### [What this exercise asks]
[a] In the passage on quarterback rushing and missed games, how many rushing attempts per game did Russell Wilson average last season?
[b] Transcribe word for word the stretch of the quarterback rushing passage from "So, let’s naively" through "attempts per game.".

++++ Given text

Limiting a simple regression to the high sample low error data beneath 4.4 rushes per game (the first where the error includes negative games missed [playoffs!]) gives a correlation of .53 (large - but whatever, I had to eliminate data points to get it) and a slope of .67 (roughly the same as in the QB sample).

In the end I think it’s safe to conclude that there’s a (very noisy) relationship between rushes per a game and games missed for QBs and it is between .40 and .70 missed games (per season) per rush attempts (per game). Per per per per per.

Analysis:

So, let’s naively assume that this relationship isn’t catastrophically skewed by other considerations. Let’s also assume that all rush attempts and QBs are created equal what does the data say about Russell Wilson and rushing?
Rushing last season, Russell Wilson averaged 5.25 attempts per a game and 6.10 yards per attempt. Throwing, he averaged 6.8 NY/A. Marshawn Lynch averaged 5.0 yards per attempt rushing with 19.7 attempts per game.

++++++++
++++ Record extracts

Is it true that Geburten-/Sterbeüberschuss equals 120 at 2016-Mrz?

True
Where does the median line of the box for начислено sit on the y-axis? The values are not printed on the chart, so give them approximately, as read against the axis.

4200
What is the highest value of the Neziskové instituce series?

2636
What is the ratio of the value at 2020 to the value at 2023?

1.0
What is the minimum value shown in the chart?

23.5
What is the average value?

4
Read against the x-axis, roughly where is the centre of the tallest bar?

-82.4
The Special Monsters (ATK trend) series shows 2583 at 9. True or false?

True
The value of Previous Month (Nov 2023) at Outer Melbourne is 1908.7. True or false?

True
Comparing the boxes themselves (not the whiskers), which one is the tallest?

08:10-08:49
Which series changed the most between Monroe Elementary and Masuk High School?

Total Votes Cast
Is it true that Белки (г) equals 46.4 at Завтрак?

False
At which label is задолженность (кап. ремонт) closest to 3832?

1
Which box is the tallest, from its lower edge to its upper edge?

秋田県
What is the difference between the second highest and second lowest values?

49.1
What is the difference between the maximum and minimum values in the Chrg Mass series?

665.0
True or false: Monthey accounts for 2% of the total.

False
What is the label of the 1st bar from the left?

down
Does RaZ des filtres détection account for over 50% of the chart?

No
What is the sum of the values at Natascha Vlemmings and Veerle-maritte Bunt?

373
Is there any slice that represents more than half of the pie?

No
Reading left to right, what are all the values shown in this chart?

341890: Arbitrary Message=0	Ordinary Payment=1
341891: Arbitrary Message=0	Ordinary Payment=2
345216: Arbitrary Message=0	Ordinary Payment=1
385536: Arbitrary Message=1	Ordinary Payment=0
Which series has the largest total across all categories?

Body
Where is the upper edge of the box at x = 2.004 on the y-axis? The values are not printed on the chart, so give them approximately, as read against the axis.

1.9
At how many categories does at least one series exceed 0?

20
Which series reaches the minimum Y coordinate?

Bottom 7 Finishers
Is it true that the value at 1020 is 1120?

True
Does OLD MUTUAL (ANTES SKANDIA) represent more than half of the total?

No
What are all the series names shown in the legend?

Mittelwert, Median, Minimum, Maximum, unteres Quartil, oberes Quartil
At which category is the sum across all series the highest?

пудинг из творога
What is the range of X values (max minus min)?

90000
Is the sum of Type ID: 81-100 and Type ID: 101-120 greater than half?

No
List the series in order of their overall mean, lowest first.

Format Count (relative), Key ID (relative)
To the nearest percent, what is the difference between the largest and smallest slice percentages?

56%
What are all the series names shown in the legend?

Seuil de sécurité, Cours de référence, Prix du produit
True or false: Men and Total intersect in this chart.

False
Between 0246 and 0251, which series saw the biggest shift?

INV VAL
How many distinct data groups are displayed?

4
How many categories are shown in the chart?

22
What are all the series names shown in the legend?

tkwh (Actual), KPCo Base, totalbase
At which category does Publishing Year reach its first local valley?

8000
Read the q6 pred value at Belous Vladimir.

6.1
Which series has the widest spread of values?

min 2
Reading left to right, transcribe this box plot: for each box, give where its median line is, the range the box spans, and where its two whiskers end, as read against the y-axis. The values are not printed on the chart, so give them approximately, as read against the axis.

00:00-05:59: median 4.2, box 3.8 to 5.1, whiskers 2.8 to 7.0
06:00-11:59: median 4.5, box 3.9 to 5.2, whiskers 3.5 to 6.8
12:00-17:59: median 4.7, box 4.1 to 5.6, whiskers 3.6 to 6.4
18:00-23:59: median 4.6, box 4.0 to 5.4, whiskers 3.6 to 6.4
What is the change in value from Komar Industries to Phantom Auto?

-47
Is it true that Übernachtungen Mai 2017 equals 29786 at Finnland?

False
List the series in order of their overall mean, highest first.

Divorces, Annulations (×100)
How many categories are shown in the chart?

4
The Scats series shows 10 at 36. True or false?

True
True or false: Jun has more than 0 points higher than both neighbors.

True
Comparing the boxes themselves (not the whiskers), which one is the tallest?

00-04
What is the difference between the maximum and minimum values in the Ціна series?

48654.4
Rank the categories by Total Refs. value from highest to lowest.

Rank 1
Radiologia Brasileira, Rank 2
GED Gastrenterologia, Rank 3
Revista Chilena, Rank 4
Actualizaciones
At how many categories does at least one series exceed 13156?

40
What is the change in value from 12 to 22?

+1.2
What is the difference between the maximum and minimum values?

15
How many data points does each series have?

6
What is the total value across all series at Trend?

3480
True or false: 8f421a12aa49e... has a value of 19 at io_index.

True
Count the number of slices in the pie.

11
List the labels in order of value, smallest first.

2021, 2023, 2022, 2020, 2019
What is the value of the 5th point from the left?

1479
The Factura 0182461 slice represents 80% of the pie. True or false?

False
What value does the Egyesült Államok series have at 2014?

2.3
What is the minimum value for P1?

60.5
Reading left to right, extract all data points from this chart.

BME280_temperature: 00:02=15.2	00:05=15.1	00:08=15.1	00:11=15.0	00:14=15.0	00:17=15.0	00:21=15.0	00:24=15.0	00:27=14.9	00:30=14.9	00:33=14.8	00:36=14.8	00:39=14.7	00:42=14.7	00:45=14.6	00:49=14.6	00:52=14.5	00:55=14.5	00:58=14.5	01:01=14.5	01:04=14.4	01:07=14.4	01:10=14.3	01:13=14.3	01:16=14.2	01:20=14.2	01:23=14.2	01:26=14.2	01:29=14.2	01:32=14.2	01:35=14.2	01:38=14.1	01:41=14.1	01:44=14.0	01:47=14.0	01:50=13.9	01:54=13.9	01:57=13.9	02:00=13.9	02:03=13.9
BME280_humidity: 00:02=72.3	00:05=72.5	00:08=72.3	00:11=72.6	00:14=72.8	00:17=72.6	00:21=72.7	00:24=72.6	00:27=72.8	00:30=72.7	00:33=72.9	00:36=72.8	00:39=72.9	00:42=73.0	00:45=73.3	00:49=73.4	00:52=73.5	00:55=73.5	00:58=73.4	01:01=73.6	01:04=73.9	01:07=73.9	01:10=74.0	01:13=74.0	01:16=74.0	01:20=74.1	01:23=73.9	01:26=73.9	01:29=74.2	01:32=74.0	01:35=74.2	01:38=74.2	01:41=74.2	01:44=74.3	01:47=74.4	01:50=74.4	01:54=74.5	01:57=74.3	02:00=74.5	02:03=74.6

++++++++

### [Activity answers]
[a] 5.25 attempts per game.

[b]
So, let’s naively assume that this relationship isn’t catastrophically skewed by other considerations. Let’s also assume that all rush attempts and QBs are created equal what does the data say about Russell Wilson and rushing?
Rushing last season, Russell Wilson averaged 5.25 attempts per a game and 6.10 yards per attempt. Throwing, he averaged 6.8 NY/A. Marshawn Lynch averaged 5.0 yards per attempt rushing with 19.7 attempts per game.